I wrote a function doing simple math:

def clamp(num: Double, min: Double, max: Double) =
  if (num < min) min else if (num > max) max else num

It is very simple, until I needed the same function with Long type. I generalized it with type parameter and specialization:

import Ordering.Implicits._
def clamp[@specialized N: Ordering](num: N, min: N, max: N) =
  if (num < min) min else if (num > max) max else num

It works, but I found that the bytecode does lots of boxing and unboxing under the hood:

public boolean clamp$mZc$sp(boolean num, boolean min, boolean max, Ordering<Object> evidence$1)
  return Ordering.Implicits..MODULE$.infixOrderingOps(BoxesRunTime.boxToBoolean(num), evidence$1).$greater(BoxesRunTime.boxToBoolean(max)) ? max : Ordering.Implicits..MODULE$.infixOrderingOps(BoxesRunTime.boxToBoolean(num), evidence$1).$less(BoxesRunTime.boxToBoolean(min)) ? min : num;

public byte clamp$mBc$sp(byte num, byte min, byte max, Ordering<Object> evidence$1)
  return Ordering.Implicits..MODULE$.infixOrderingOps(BoxesRunTime.boxToByte(num), evidence$1).$greater(BoxesRunTime.boxToByte(max)) ? max : Ordering.Implicits..MODULE$.infixOrderingOps(BoxesRunTime.boxToByte(num), evidence$1).$less(BoxesRunTime.boxToByte(min)) ? min : num;

public char clamp$mCc$sp(char num, char min, char max, Ordering<Object> evidence$1)
  return Ordering.Implicits..MODULE$.infixOrderingOps(BoxesRunTime.boxToCharacter(num), evidence$1).$greater(BoxesRunTime.boxToCharacter(max)) ? max : Ordering.Implicits..MODULE$.infixOrderingOps(BoxesRunTime.boxToCharacter(num), evidence$1).$less(BoxesRunTime.boxToCharacter(min)) ? min : num;

Is there any better way to do generalized arithmetic operations without boxing?

1 Answers

The spire project is definitely the right place to look for high performance numerical abstractions. All its typeclasses are specialized for common types such as long, double, float, int.
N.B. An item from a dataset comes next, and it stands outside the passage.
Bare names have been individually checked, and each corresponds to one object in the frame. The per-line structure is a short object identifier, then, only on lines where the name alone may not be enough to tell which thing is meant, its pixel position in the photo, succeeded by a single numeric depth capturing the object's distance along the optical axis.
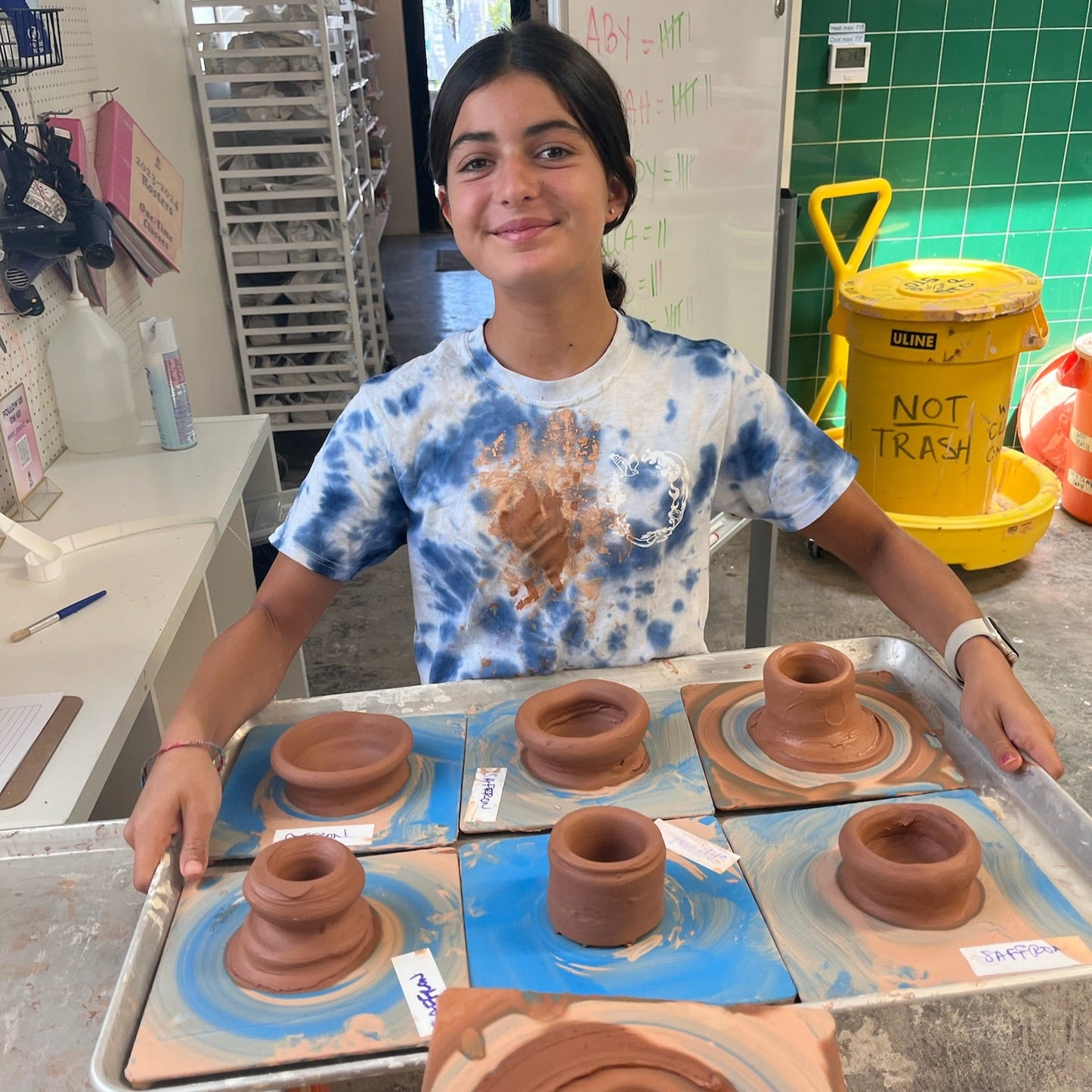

Here is your method using spire typeclasses:

import spire.algebra._
import spire.implicits._
def clamp[@specialized T:Order](a: T, min: T, max: T) =
  if(a < min) min else if(a > max) max else a

And here is the specialized bytecode (long version), extracted using :javap from the scala REPL:

public long clamp$mJc$sp(long, long, long, spire.algebra.Order<java.lang.Object>);
    descriptor: (JJJLspire/algebra/Order;)J
    flags: ACC_PUBLIC
      stack=5, locals=8, args_size=5
         0: aload         7
         2: lload_1
         3: lload_3
         4: invokeinterface #96,  5           // InterfaceMethod spire/algebra/Order.lt$mcJ$sp:(JJ)Z
         9: ifeq          16
        12: lload_3
        13: goto          35
        16: aload         7
        18: lload_1
        19: lload         5
        21: invokeinterface #99,  5           // InterfaceMethod spire/algebra/Order.gt$mcJ$sp:(JJ)Z
        26: ifeq          34
        29: lload         5
        31: goto          35
        34: lload_1
        35: lreturn

As you can see, it is calling the long specialized version of the gt method of spire.algebra.Order, so there is no boxing involved.

You can also notice that the transformation from the operators (< and >) to the typeclass method invocation does not appear in the code. The machinery behind this is quite elaborate. See this blog post from Erik Osheim, one of the main authors of spire.

But the bottom line is that the result is very fast even though the code is generic.